Cost in Time and Effort:
- Accountability to employees and to PDD can be a lot to keep up with. (For many families this concern decreases considerably with experience.)
- Recruiting staff and adjusting to turnover requires attention and can create anxiety.
- There are uncertainties. PDD policy and allocations influence FMS and could change to the disadvantage of FMS participants. This could also happen to agency services.
Bottom Line:
There is work to do but, over time, the results you can create together are well worth it. Most families manage very well.
Barb MacIntyre - The advantages are that we can be flexible, creative, really pay attention to what’s needed at the time. Those are the same things that become challenging about it... what do we tap into next to grow the network?

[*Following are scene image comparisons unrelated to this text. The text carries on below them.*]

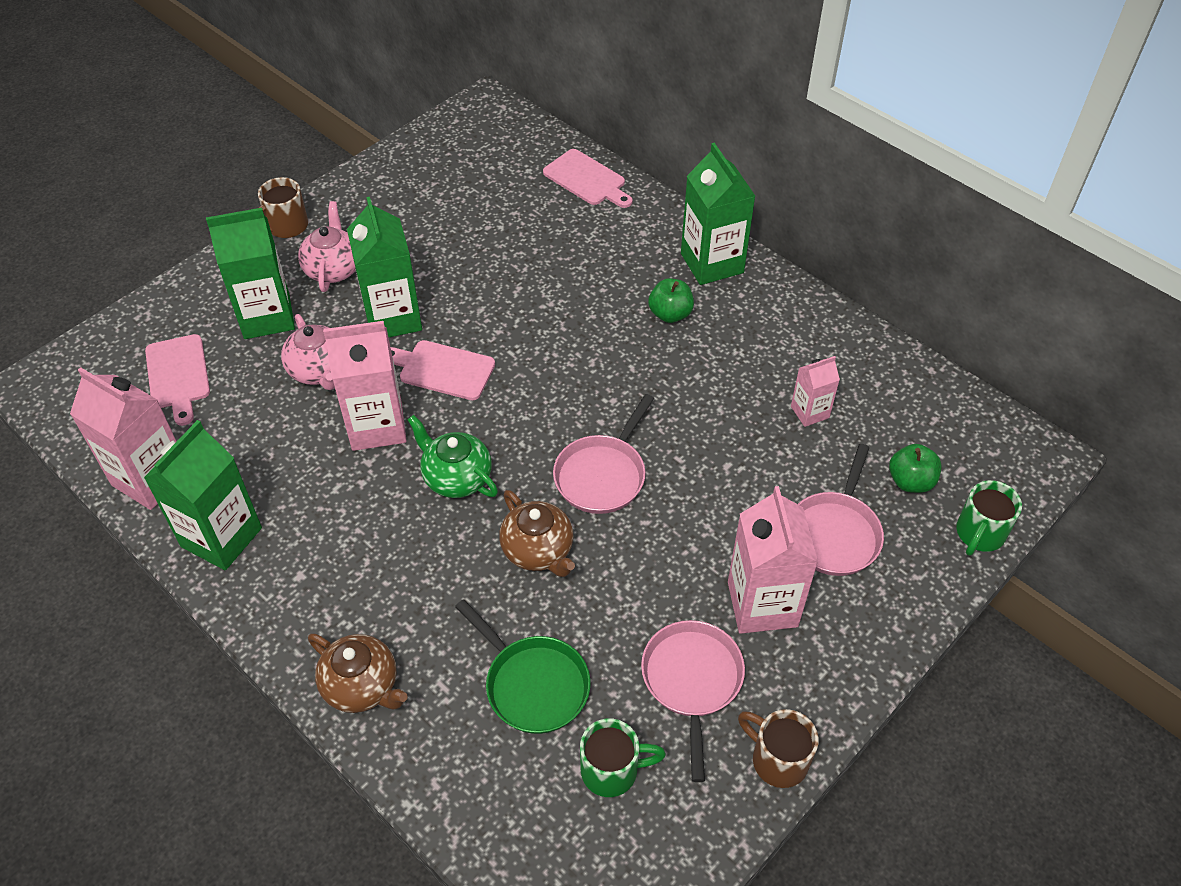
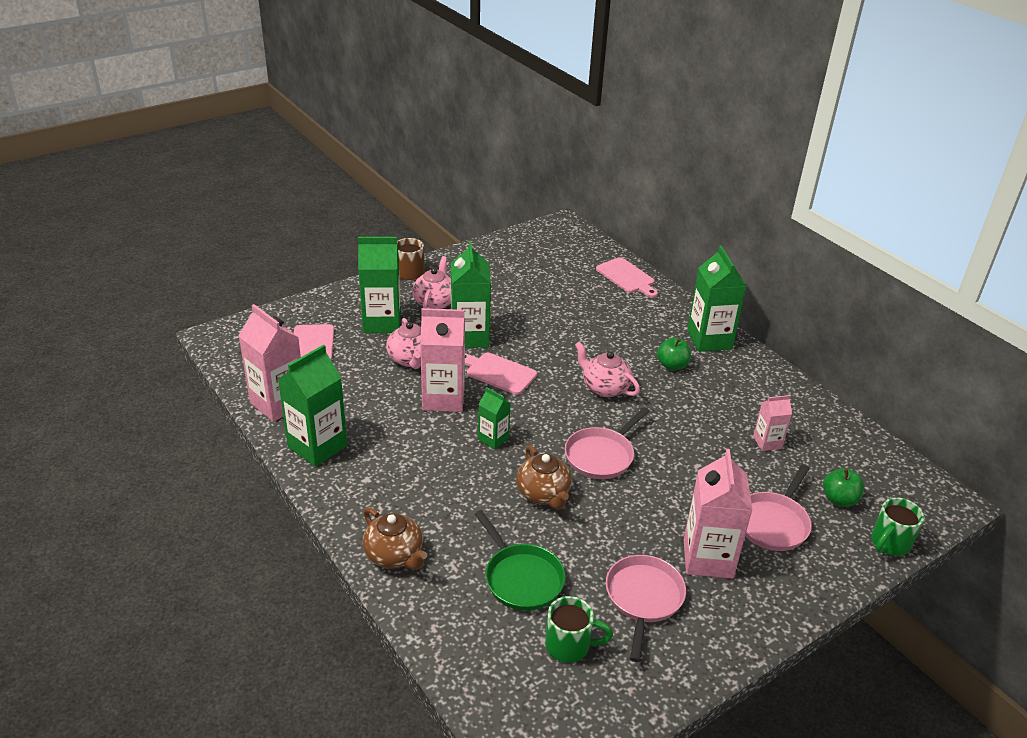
camera: 10 degrees right, 15 degrees down
(456, 477) = (493, 439): green teapot -> green carton
(588, 367) = (604, 388): none -> pink teapot
(777, 759) = (701, 663): brown mug -> none

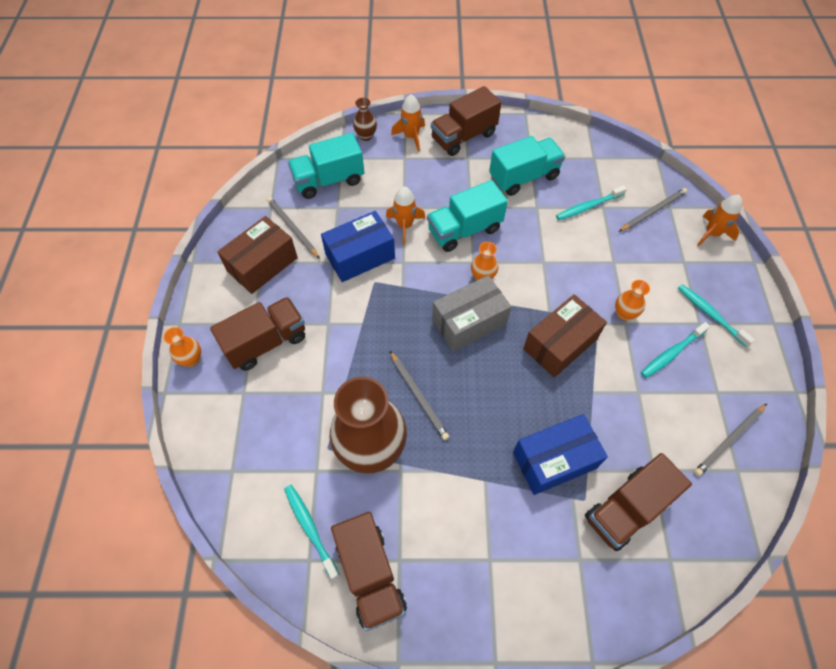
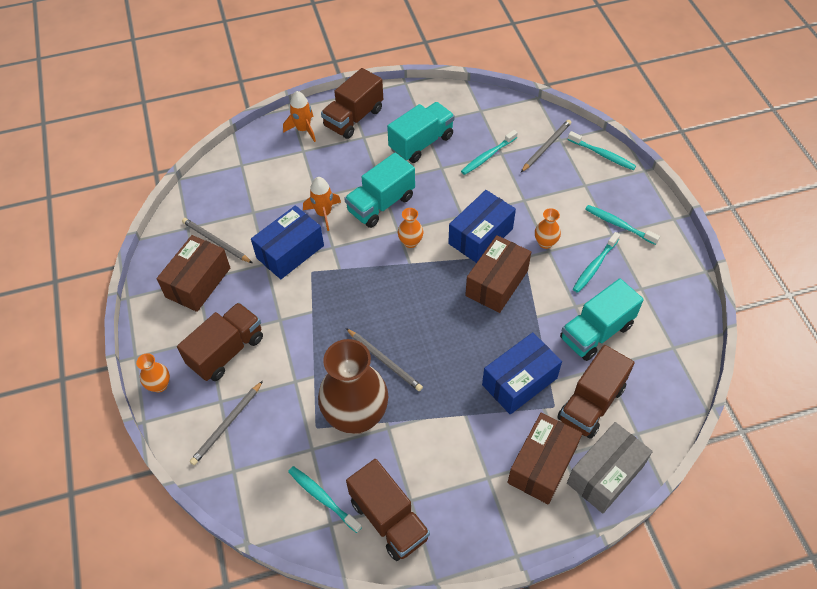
camera: 15 degrees left, 5 degrees down
(329, 180) = (236, 189): turquoise truck -> turquoise truck (596, 332)
(366, 136) = (259, 138): brown vase -> none
(469, 322) = (410, 285): grey box -> grey box (605, 474)
(553, 564) = (542, 465): none -> brown box
(557, 289) = (480, 236): none -> blue box
(711, 234) = (602, 154): orange rocket -> turquoise toothbrush
(729, 441) = (660, 325): grey pencil -> grey pencil (227, 424)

Kim Edwards & Dave Kinders - It only takes one trip out to a mall and see one group of people being led around by a worker to know that’s not what I want for my daughter. Although there is extra work, we are in control.
Wendy McDonald - Because we have been able to pick (who works with him), Kyle has been able to experience community engagement ways that I don’t think would be possible if we didn’t have the employer relationship with staff.
Robin Acton - We as a family have control. We get to decide who we hire, what they do and when they do it. We aren’t restricted by a typical work week. She wants a night life; I can recruit somebody who is available at those times. The flexibility is a huge advantage.
Laurie Peterson - (The administrative work) is a whole lot to keep on top of, and there is just a fear that you won’t always have the support that you need.
Louise Gendreau & Robert Howard -When we were thinking about FMS we were told that it was too much work, and it is a lot of work. On the other hand (families that have moved from FMS to agencies) regret the (move) because they have the stresses but don’t have the control.